[Saved entries]

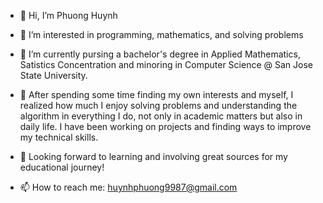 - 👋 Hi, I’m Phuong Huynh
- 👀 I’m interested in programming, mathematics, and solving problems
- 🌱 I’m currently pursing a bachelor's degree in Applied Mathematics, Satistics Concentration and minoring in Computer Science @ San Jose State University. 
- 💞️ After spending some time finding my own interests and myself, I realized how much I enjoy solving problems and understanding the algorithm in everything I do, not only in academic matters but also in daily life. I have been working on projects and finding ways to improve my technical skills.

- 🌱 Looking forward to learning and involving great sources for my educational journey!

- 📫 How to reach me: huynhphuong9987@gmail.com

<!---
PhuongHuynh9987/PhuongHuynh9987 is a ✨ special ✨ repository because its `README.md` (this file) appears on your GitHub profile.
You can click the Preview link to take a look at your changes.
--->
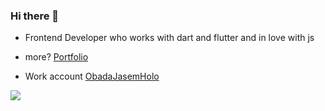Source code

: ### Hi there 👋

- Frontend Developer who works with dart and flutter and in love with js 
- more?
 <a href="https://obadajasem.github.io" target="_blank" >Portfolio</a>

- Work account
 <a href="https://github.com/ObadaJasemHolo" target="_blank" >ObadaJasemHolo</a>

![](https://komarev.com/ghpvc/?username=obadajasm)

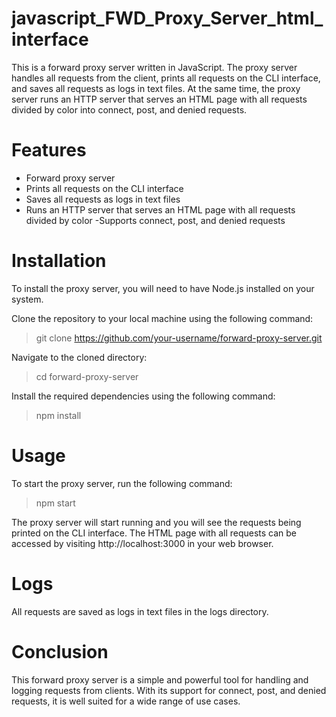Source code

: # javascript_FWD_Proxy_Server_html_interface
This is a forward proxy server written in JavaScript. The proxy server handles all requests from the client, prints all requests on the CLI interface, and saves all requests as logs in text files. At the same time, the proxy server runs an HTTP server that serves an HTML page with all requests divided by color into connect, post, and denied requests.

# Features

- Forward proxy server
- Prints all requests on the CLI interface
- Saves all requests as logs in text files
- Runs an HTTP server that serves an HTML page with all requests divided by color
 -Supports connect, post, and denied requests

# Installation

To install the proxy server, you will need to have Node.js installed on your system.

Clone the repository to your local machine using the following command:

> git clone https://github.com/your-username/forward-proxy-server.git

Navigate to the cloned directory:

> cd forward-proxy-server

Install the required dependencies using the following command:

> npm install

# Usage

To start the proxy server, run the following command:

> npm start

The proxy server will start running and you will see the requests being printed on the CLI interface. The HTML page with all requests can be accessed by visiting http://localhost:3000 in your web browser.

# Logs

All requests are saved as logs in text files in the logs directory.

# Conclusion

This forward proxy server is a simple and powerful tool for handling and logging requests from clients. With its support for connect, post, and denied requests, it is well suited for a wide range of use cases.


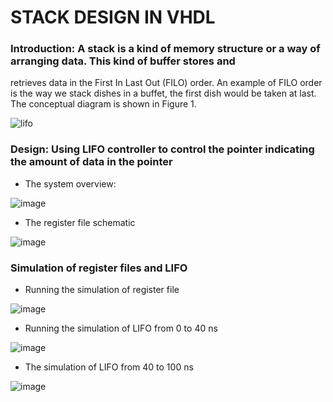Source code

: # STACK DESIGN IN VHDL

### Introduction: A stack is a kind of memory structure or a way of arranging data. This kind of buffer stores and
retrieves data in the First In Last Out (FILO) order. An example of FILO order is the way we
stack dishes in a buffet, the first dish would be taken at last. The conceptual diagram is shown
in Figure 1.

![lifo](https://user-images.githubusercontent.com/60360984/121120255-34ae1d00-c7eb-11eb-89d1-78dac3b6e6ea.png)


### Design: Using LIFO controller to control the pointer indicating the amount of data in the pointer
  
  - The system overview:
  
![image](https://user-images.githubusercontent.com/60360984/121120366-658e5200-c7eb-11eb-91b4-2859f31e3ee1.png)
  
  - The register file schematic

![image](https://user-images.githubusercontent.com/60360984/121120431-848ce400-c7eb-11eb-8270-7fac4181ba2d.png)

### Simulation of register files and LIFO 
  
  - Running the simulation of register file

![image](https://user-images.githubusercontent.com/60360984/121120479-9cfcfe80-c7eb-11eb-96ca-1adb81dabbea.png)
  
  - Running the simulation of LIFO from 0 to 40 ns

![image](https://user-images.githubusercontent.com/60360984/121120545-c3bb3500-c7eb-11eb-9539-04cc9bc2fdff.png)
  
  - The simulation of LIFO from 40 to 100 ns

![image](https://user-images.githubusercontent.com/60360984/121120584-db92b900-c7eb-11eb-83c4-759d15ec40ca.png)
* * *
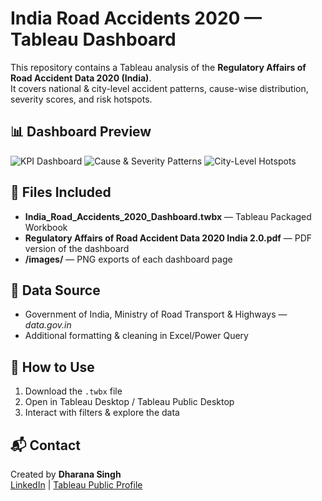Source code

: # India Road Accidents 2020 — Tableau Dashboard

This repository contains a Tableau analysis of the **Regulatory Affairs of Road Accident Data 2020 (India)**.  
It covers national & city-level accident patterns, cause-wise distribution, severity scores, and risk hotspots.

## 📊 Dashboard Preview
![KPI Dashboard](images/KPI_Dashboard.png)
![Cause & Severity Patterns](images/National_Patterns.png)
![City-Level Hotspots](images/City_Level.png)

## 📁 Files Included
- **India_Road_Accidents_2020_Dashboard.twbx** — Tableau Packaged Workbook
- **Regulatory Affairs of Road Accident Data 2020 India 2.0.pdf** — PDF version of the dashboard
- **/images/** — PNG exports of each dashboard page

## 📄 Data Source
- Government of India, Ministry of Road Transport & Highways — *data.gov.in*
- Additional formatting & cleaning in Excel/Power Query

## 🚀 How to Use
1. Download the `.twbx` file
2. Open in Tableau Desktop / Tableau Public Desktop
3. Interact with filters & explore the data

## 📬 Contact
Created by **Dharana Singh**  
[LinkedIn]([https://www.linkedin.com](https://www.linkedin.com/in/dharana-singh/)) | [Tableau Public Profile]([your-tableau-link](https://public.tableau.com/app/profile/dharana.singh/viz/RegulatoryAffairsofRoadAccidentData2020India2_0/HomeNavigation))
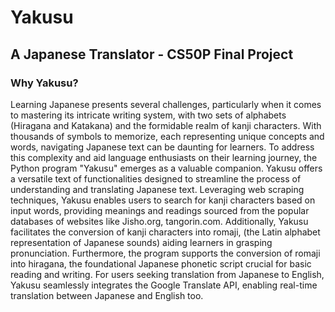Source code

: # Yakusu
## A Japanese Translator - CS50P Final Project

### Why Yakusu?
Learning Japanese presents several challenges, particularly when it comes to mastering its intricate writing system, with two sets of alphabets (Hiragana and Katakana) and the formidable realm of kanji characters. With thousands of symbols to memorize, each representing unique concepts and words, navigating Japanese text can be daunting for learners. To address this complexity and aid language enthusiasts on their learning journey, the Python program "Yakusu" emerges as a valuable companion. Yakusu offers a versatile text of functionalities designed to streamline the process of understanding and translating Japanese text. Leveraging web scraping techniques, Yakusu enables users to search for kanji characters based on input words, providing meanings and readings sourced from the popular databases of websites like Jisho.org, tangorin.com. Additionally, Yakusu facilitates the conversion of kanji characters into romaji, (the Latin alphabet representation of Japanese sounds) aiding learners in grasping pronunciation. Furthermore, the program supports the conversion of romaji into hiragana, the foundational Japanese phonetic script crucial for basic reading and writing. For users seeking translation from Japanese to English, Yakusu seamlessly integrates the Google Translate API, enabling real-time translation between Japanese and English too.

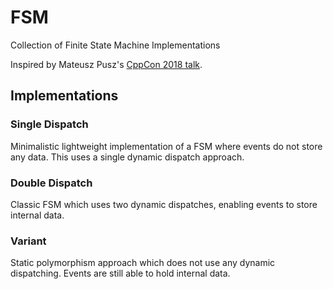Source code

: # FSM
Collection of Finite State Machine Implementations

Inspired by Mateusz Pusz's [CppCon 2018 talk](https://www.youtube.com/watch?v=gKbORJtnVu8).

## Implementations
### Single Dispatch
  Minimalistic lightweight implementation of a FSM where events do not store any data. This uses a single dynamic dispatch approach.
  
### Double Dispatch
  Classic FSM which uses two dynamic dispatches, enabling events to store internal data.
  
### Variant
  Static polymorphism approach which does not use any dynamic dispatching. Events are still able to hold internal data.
--
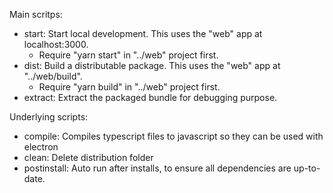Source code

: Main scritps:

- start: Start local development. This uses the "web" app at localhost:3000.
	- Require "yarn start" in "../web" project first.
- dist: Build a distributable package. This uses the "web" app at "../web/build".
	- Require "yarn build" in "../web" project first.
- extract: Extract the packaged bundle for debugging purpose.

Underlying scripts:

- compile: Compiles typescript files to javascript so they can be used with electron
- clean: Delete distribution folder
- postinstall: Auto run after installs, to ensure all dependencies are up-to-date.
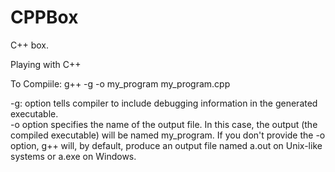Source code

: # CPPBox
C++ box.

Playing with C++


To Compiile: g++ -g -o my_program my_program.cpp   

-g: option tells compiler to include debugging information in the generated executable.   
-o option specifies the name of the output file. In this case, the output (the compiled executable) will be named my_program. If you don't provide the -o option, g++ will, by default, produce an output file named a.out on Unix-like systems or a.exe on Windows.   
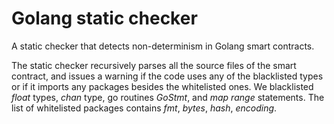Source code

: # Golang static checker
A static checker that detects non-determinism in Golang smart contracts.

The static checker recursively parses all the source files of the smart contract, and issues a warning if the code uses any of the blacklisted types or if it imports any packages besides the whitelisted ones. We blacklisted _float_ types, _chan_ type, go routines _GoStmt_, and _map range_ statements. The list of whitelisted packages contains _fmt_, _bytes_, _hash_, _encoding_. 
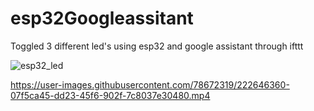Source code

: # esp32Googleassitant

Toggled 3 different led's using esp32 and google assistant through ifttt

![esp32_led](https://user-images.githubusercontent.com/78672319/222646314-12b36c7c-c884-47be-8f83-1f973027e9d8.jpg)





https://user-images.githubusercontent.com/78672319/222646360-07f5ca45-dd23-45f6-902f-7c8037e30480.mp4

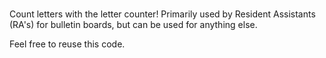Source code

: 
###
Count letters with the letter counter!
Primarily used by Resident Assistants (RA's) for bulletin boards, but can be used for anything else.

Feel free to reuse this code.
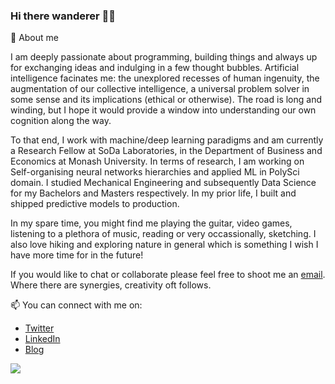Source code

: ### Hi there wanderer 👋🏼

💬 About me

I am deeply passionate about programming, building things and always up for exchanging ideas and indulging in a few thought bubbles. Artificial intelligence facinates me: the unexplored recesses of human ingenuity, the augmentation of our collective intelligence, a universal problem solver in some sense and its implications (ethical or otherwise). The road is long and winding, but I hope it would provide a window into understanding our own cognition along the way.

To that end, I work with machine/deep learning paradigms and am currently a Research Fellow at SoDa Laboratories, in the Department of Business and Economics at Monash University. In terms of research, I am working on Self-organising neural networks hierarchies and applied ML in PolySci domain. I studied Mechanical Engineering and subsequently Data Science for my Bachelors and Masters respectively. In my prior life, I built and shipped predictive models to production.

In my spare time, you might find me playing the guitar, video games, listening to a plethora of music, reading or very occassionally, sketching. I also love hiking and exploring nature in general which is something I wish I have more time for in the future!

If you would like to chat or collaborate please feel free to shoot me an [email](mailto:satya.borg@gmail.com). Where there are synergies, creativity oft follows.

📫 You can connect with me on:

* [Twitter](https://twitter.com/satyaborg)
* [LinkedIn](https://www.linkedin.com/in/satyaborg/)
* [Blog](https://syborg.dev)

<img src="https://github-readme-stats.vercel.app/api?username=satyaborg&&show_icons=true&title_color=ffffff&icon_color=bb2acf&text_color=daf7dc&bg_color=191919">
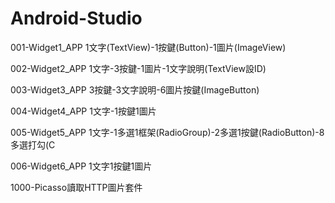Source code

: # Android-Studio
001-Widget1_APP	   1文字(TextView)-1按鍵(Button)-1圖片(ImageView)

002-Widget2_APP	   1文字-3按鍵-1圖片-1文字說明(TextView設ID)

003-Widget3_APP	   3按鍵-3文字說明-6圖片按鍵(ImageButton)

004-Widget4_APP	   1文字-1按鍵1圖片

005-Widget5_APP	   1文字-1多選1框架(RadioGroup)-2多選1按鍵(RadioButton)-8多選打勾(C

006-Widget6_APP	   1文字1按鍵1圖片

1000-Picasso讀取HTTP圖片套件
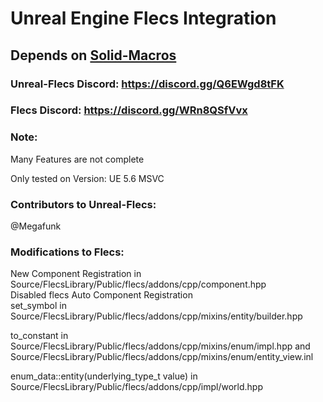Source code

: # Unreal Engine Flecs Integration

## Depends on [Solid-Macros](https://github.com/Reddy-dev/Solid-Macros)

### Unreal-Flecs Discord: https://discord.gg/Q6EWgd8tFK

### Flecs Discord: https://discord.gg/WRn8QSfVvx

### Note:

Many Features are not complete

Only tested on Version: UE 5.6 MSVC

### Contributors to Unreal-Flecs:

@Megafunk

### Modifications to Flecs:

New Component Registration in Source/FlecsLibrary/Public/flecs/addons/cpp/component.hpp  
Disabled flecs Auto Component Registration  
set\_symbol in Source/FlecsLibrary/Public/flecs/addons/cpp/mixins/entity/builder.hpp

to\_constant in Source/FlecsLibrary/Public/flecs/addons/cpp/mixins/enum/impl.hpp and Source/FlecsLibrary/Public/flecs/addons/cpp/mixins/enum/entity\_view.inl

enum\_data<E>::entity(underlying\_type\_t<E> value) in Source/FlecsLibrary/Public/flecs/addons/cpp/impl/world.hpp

> Task goal
Check every line of the data, and copy the ones that contain "will".

> Answer below
To install the proxy server, you will need to have Node.js installed on your system.
The proxy server will start running and you will see the requests being printed on the CLI interface. The HTML page with all requests can be accessed by visiting http://localhost:3000 in your web browser.
-o option specifies the name of the output file. In this case, the output (the compiled executable) will be named my_program. If you don't provide the -o option, g++ will, by default, produce an output file named a.out on Unix-like systems or a.exe on Windows.   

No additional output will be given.